*Exercise description*:
Scan the material below and count each line with the string "center". Reply with the count alone.

*Supplied data*:
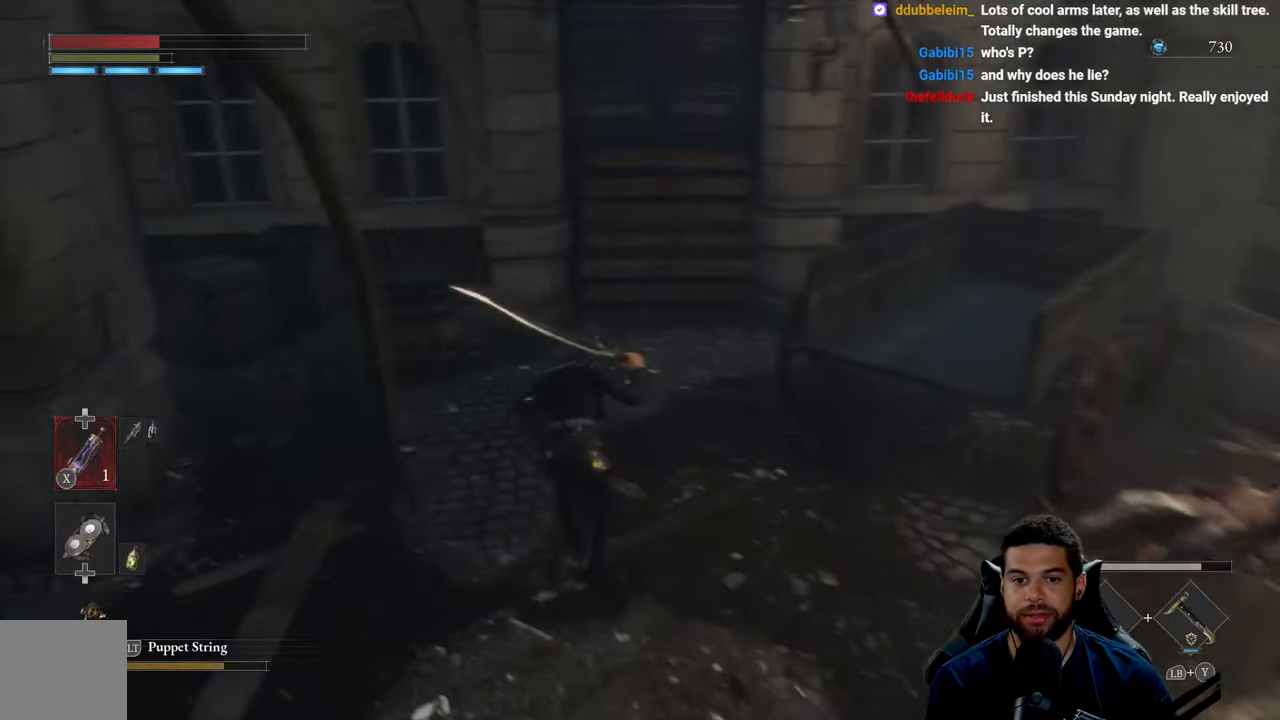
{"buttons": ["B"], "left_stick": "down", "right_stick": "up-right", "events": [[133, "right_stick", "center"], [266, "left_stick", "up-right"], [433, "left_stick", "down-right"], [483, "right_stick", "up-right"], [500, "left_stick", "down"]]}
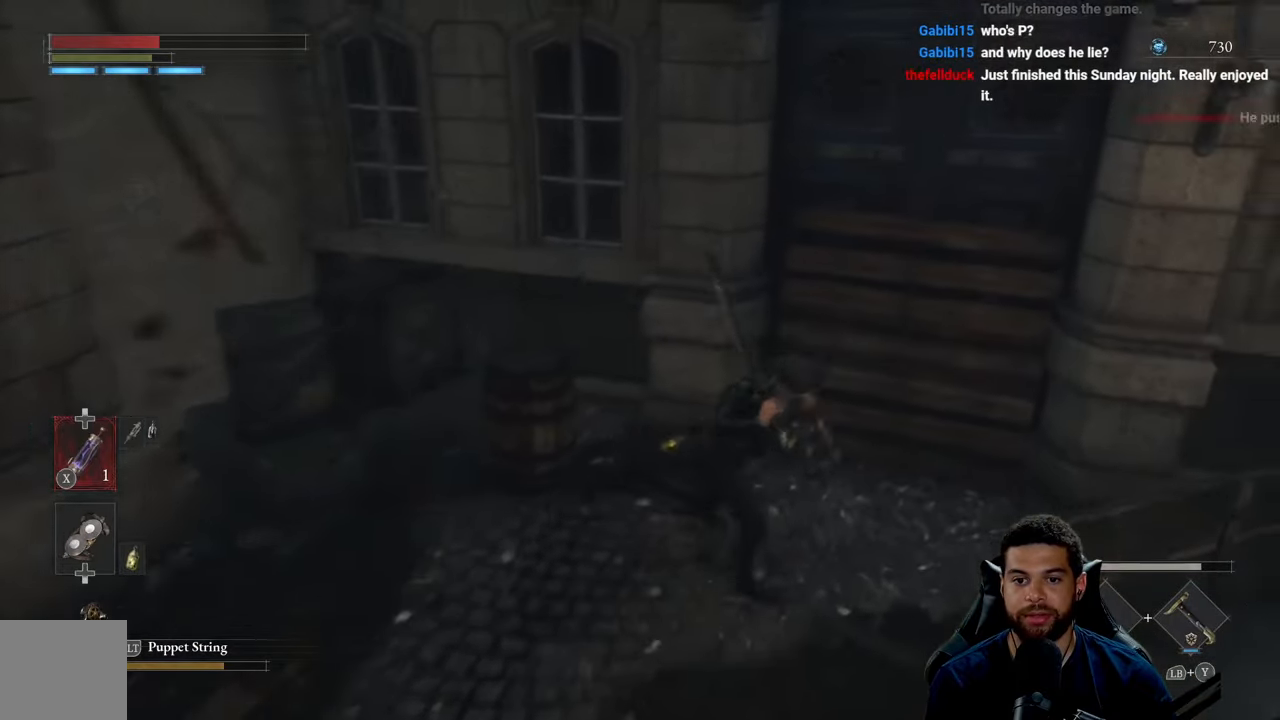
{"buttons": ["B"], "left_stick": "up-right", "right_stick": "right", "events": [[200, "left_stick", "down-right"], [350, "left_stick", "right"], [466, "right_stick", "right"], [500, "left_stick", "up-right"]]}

==

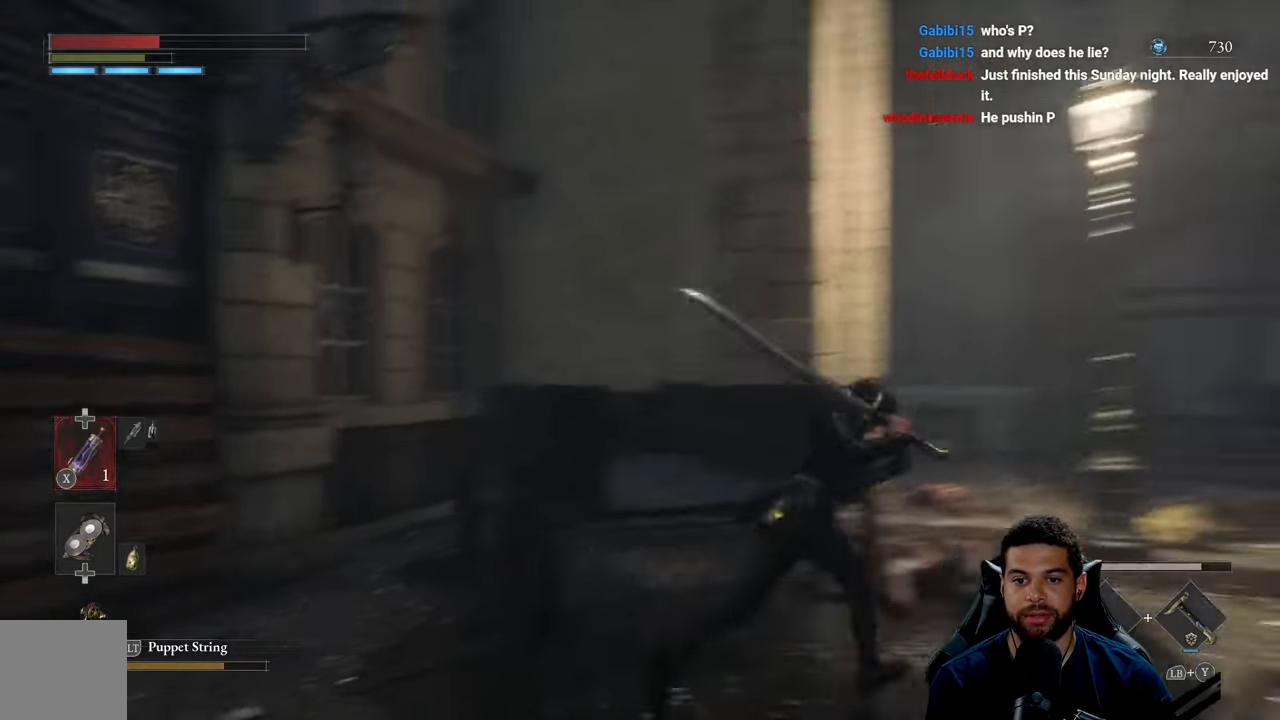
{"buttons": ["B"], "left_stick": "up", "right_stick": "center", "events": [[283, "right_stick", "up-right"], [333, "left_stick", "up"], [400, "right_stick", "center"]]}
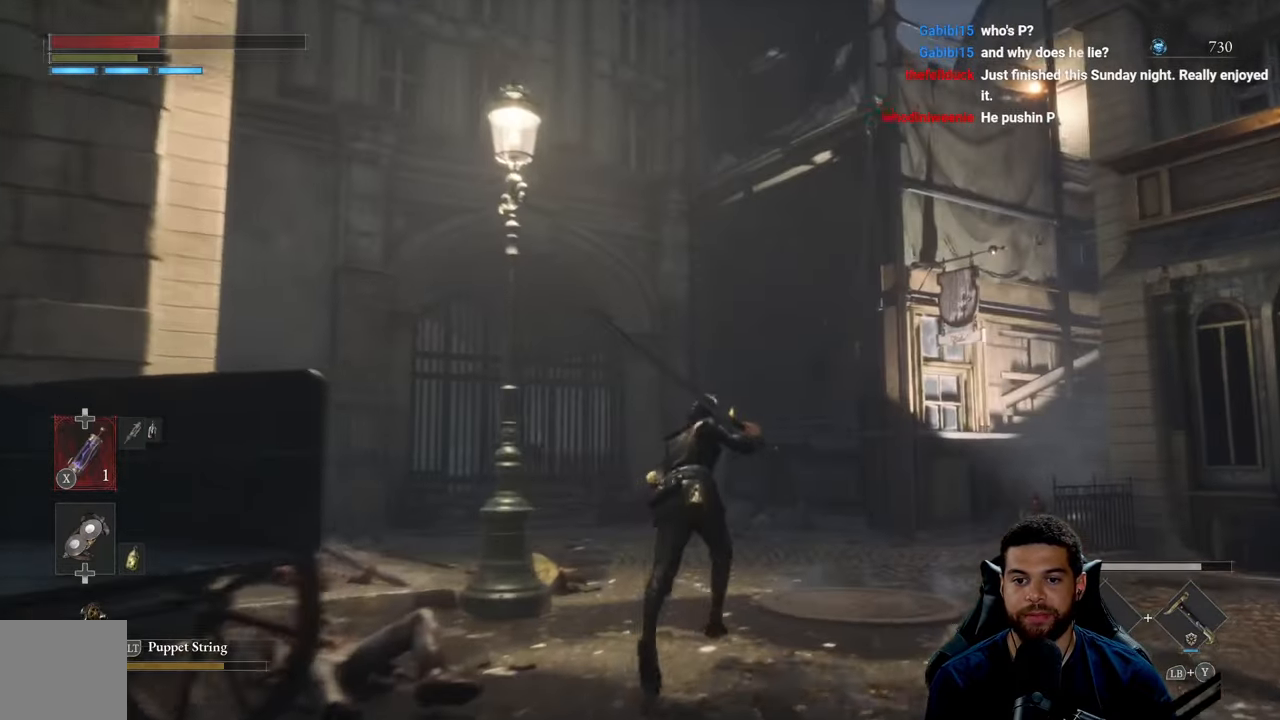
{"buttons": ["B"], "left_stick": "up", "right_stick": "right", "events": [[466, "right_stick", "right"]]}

*Exercise answer*:
2